Look below for the line containing "middle tip: (114, 143)" and the line containing "thumb tip: (257, 68)", then set down both and every line between them exactly, without pictures.

[Data records — start]

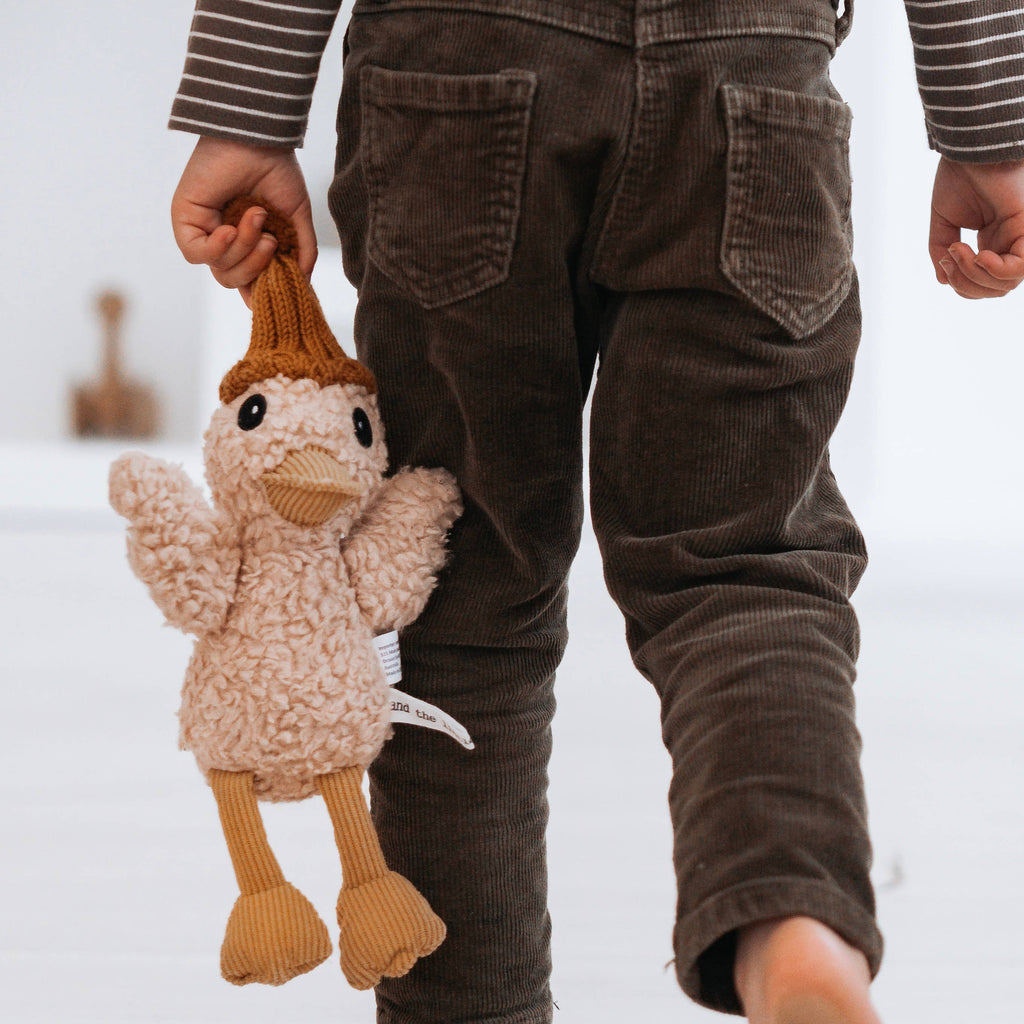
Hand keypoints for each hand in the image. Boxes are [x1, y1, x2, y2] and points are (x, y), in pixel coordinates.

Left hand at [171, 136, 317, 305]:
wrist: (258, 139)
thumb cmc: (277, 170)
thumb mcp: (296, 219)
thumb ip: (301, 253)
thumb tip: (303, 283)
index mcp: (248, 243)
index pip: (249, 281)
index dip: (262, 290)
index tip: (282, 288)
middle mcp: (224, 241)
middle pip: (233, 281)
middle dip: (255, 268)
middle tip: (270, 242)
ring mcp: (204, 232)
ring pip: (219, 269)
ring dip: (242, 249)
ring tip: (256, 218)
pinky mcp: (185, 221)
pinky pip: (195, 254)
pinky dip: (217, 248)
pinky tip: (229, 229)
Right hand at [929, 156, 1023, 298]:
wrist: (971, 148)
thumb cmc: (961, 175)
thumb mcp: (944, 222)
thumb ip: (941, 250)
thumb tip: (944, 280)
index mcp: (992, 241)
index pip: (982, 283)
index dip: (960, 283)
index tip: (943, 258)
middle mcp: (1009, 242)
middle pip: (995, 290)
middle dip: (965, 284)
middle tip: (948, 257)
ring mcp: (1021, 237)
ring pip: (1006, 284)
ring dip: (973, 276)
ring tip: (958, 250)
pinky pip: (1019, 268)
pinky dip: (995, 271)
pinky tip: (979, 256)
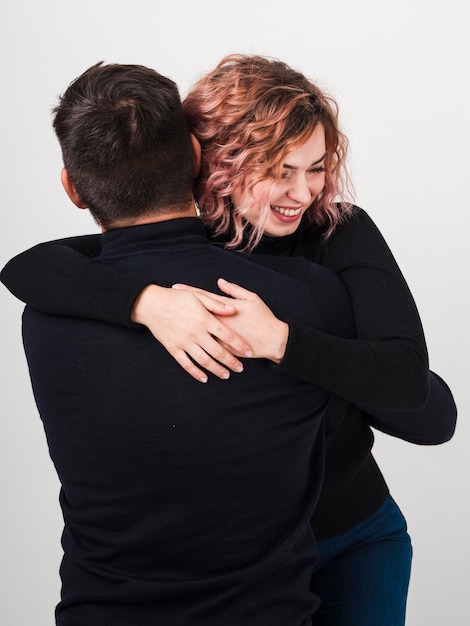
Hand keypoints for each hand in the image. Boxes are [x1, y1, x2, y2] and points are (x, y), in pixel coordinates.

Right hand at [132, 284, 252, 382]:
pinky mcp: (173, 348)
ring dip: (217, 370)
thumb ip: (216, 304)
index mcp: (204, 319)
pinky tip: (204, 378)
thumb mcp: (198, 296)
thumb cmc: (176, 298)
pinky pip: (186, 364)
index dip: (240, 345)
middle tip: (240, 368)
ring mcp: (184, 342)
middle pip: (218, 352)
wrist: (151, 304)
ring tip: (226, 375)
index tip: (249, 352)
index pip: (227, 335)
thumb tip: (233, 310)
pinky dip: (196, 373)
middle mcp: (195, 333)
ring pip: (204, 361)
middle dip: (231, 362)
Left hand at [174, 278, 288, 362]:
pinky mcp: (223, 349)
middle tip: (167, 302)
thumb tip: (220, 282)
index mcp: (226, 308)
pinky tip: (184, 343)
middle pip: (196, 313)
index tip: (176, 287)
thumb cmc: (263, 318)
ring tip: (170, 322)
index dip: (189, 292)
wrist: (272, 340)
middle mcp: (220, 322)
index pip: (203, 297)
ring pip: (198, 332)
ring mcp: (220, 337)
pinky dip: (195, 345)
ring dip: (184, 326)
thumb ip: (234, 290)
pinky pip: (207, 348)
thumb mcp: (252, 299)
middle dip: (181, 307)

[Data records — finish]
[Data records — start]

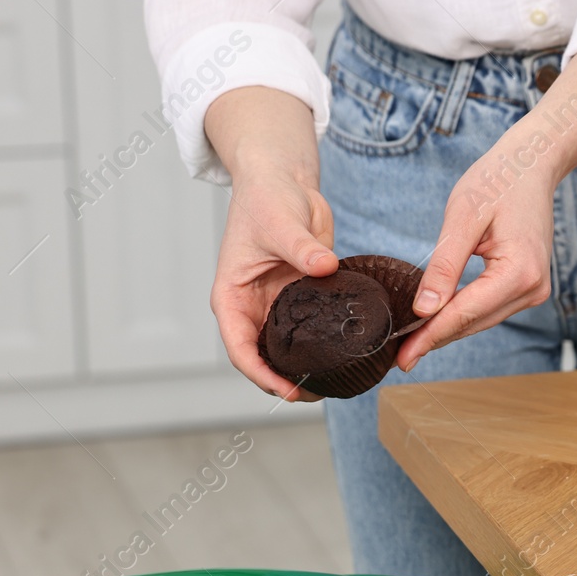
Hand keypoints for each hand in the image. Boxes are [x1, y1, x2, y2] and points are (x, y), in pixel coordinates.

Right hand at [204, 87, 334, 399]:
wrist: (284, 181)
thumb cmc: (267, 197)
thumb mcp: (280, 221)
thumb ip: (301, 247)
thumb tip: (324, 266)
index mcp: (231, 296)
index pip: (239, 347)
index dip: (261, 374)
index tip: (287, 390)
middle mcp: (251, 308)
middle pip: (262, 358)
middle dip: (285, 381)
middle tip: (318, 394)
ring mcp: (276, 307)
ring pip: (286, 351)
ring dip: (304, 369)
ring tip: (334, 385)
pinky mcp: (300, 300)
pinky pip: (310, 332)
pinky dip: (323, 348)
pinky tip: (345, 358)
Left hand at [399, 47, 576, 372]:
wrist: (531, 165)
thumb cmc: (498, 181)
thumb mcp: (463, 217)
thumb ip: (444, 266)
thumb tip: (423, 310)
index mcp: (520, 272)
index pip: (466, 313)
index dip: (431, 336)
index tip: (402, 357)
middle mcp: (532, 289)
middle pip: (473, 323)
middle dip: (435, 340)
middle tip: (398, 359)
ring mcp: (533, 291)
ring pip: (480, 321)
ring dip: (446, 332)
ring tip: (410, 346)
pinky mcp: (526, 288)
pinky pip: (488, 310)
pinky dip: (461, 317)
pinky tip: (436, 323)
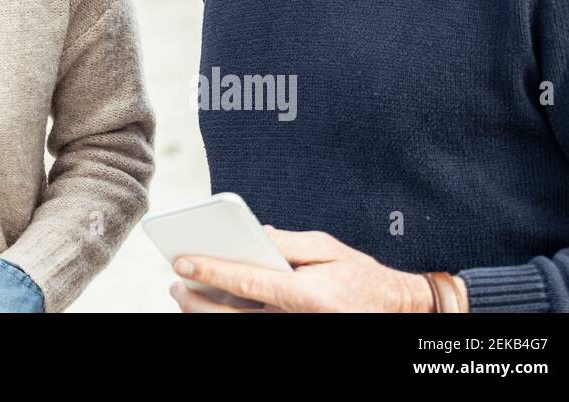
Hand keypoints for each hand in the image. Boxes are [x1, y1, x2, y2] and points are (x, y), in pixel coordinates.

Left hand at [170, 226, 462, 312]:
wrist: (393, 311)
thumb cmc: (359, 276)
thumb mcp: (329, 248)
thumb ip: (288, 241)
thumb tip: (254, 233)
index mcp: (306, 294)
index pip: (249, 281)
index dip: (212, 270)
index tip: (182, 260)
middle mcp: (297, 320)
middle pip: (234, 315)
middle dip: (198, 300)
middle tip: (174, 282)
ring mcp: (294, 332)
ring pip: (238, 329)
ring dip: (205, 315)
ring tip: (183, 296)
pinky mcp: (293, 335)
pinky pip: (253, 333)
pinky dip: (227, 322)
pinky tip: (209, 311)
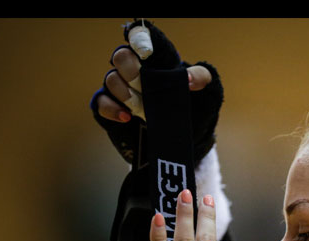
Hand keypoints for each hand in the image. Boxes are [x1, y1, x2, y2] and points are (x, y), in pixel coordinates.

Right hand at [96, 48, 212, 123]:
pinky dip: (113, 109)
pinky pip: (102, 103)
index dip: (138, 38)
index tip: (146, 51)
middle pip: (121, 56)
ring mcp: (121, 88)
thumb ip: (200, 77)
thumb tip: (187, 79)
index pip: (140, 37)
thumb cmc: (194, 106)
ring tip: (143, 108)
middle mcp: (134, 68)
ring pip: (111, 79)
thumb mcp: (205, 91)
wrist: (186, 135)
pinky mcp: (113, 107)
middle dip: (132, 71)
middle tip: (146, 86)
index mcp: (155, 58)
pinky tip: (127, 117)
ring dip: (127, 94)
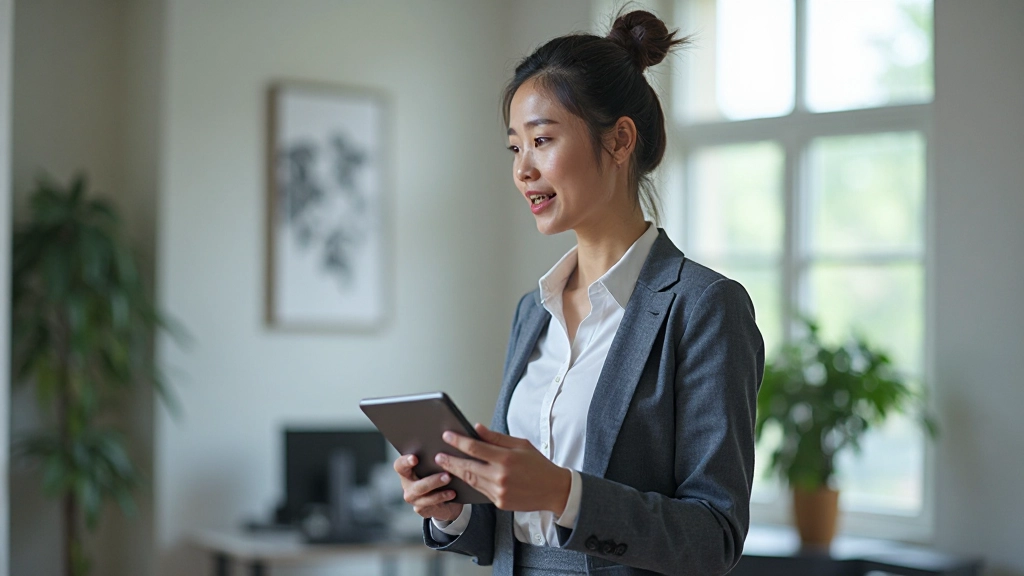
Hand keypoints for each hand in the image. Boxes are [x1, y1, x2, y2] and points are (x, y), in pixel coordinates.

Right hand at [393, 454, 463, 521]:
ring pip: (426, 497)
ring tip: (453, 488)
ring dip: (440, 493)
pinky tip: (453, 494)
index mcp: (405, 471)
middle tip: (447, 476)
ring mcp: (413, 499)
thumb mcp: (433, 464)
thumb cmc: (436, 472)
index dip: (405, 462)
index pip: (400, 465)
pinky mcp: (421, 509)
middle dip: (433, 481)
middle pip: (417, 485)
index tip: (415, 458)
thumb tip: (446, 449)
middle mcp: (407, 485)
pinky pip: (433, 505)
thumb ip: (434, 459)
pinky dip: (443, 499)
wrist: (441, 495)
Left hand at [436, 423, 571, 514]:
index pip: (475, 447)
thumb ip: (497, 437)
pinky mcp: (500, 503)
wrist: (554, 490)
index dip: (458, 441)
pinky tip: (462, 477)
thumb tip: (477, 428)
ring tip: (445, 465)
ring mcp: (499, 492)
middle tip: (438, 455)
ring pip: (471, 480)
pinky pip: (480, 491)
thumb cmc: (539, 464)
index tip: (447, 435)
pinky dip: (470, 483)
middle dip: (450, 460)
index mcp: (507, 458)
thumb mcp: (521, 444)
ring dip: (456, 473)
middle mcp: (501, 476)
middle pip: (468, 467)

[Data records — finish]
[Data records — start]

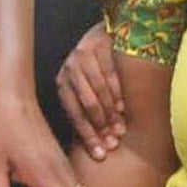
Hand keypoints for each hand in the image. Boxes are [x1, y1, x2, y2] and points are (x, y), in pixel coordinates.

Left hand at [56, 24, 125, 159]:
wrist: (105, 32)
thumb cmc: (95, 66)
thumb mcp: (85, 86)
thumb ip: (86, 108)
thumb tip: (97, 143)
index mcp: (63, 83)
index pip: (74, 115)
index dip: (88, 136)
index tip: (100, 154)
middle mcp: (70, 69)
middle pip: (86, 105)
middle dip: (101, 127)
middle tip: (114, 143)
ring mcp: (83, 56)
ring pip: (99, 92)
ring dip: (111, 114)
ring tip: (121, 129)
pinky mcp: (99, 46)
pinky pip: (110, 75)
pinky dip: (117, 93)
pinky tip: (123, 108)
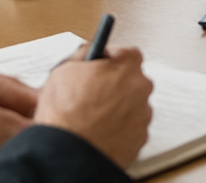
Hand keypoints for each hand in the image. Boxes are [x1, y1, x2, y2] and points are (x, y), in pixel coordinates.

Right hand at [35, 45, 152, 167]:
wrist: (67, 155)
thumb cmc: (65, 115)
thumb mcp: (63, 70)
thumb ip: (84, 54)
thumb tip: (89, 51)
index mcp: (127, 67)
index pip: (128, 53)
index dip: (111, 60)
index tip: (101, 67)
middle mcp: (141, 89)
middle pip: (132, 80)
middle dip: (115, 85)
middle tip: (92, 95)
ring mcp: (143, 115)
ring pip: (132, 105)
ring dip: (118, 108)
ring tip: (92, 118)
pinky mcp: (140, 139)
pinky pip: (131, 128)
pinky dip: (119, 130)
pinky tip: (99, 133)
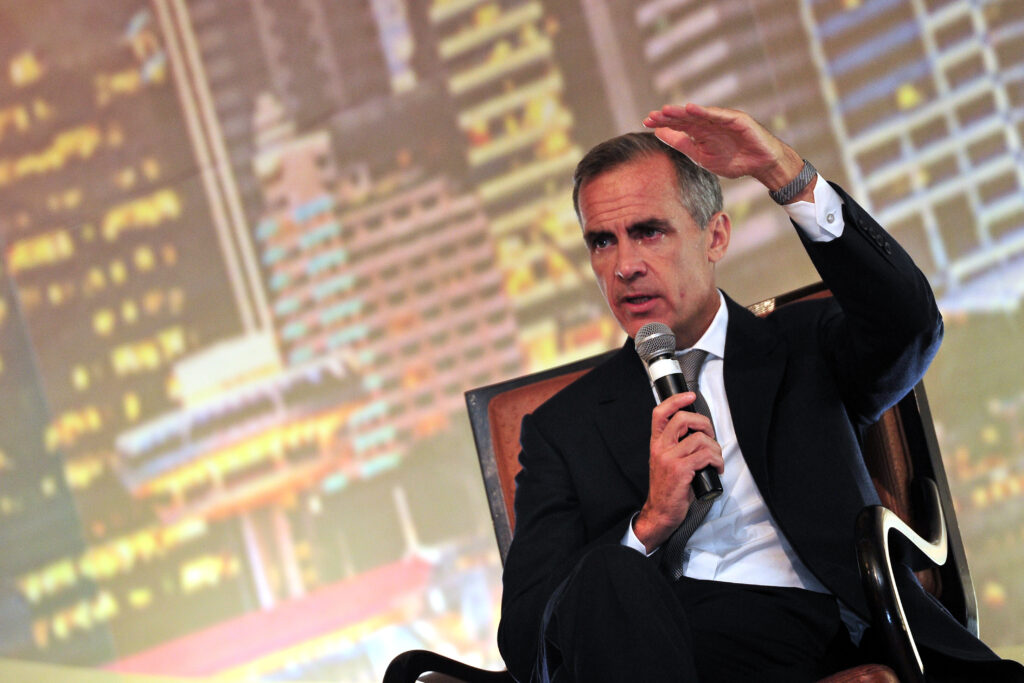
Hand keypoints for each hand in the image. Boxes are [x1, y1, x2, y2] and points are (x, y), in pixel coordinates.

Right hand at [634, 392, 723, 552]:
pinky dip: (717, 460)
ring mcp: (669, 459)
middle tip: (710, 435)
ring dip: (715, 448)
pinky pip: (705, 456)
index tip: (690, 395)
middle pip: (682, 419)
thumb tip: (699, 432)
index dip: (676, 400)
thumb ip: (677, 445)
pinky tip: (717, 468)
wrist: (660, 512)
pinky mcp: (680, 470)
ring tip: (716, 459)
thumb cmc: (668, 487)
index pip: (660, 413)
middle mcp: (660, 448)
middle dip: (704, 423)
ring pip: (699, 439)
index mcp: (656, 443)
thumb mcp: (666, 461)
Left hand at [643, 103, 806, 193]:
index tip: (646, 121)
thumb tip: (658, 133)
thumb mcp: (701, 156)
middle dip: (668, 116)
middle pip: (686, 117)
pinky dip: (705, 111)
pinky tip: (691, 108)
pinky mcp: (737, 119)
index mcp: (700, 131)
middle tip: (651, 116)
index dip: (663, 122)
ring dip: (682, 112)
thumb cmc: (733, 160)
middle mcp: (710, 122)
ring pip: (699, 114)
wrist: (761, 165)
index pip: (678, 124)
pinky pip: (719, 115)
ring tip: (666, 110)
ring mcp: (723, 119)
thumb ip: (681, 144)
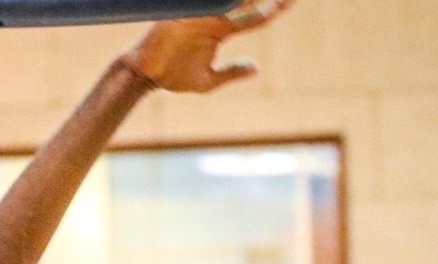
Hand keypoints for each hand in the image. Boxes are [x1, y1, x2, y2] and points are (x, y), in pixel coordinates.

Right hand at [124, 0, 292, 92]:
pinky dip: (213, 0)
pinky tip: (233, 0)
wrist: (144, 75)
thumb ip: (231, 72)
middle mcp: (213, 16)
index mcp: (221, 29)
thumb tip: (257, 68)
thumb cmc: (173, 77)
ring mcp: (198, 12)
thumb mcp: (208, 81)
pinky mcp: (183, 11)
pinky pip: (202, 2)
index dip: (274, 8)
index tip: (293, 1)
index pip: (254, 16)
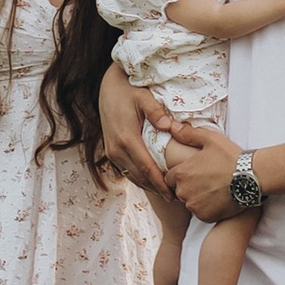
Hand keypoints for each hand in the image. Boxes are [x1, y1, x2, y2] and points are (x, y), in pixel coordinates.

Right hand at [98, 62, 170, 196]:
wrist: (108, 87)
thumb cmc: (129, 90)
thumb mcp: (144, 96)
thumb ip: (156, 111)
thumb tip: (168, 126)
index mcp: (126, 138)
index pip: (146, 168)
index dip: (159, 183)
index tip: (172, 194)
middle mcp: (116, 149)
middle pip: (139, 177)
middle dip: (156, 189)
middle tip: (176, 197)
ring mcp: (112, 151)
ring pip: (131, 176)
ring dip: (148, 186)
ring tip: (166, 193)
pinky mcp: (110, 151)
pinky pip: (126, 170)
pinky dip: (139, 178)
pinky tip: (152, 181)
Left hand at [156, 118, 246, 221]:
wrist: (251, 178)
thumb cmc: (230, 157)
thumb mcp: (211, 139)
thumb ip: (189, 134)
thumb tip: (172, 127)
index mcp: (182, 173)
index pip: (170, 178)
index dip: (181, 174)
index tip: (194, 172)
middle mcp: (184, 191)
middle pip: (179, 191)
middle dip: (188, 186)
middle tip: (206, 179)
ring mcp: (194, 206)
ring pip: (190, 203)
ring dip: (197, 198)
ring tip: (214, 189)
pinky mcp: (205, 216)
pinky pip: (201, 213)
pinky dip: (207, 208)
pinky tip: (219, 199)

[Data records — finish]

- _Solution to this problem_:
middle tip: (114, 143)
ring mcp: (83, 56)
ring pip: (99, 92)
ring dip: (111, 114)
ring tip: (121, 129)
pinky mcp: (99, 46)
pinky pip: (110, 75)
pinky dip: (117, 93)
pinky tip: (123, 108)
Hand keypoints for each hand in the image. Boxes are [x1, y1, x2, y2] and points are (x, y), in pixel coordinates.

Right hand at [35, 45, 152, 167]:
wrist: (67, 155)
thumb cmc: (65, 115)
thumb mcp: (63, 70)
thumb ip: (84, 54)
thumb tip: (89, 51)
index mcp: (127, 67)
index pip: (128, 53)
index dip: (111, 60)
index tip: (101, 67)
middle mcp: (141, 89)
middle pip: (132, 80)
middle dip: (115, 85)
middle tip: (92, 95)
ring mcp: (143, 115)
ring pip: (132, 105)
ring dip: (118, 108)
ring tip: (92, 118)
pinky mcp: (140, 139)
pinky pip: (131, 128)
pinky dip: (119, 130)
pinky tip: (99, 133)
Hand keypoints for each hand in the image. Boxes are [x1, y1, x2, y2] and points are (x, y), in pixel coordinates.

Right hand at [634, 392, 723, 552]:
pinky dip: (717, 460)
ring mcp: (669, 459)
middle tip: (710, 435)
ring dip: (715, 448)
pinky pip: (705, 456)
index tip: (690, 395)
middle pip: (682, 419)
thumb tip: (699, 432)
index dip: (676, 400)
thumb ip: (677, 445)
pinky tip: (717, 468)
wrist: (660, 512)
pinky mcp: (680, 470)
ring tip: (716, 459)
thumb cmc: (668, 487)
index pip: (660, 413)
middle mcp: (660, 448)
middle dip: (704, 423)
ring pip: (699, 439)
index mcp: (656, 443)
thumb mcp: (666, 461)
Left hand at [643, 103, 806, 193]:
index tip: (646, 121)
thumb tip: (658, 133)
thumb mcp: (701, 156)
middle dip: (668, 116)
middle pip: (686, 117)
pinky dip: (705, 111)
pinky tip: (691, 108)
pinky mcp: (737, 119)
index mcp: (700, 131)
middle tip: (651, 116)
index dip: (663, 122)
ring dip: (682, 112)
thumb cmc: (733, 160)
middle mcp: (710, 122)
ring pip: (699, 114)
wrist: (761, 165)
index pip: (678, 124)
pinky pip: (719, 115)
ring tip: (666, 110)
ring mcp: (723, 119)
thumb ip: (681, 144)
Hand keypoints for each hand in the image. Boxes are [x1, y1, x2, y2] and points are (x, y), in pixel coordinates.

Right hand at [124, 0, 292, 92]:
pinky dip: (213, 0)
pinky tip: (233, 0)
wrist: (144, 75)
thumb ip: (231, 72)
middle mcp: (213, 16)
index mcp: (221, 29)
thumb tip: (257, 68)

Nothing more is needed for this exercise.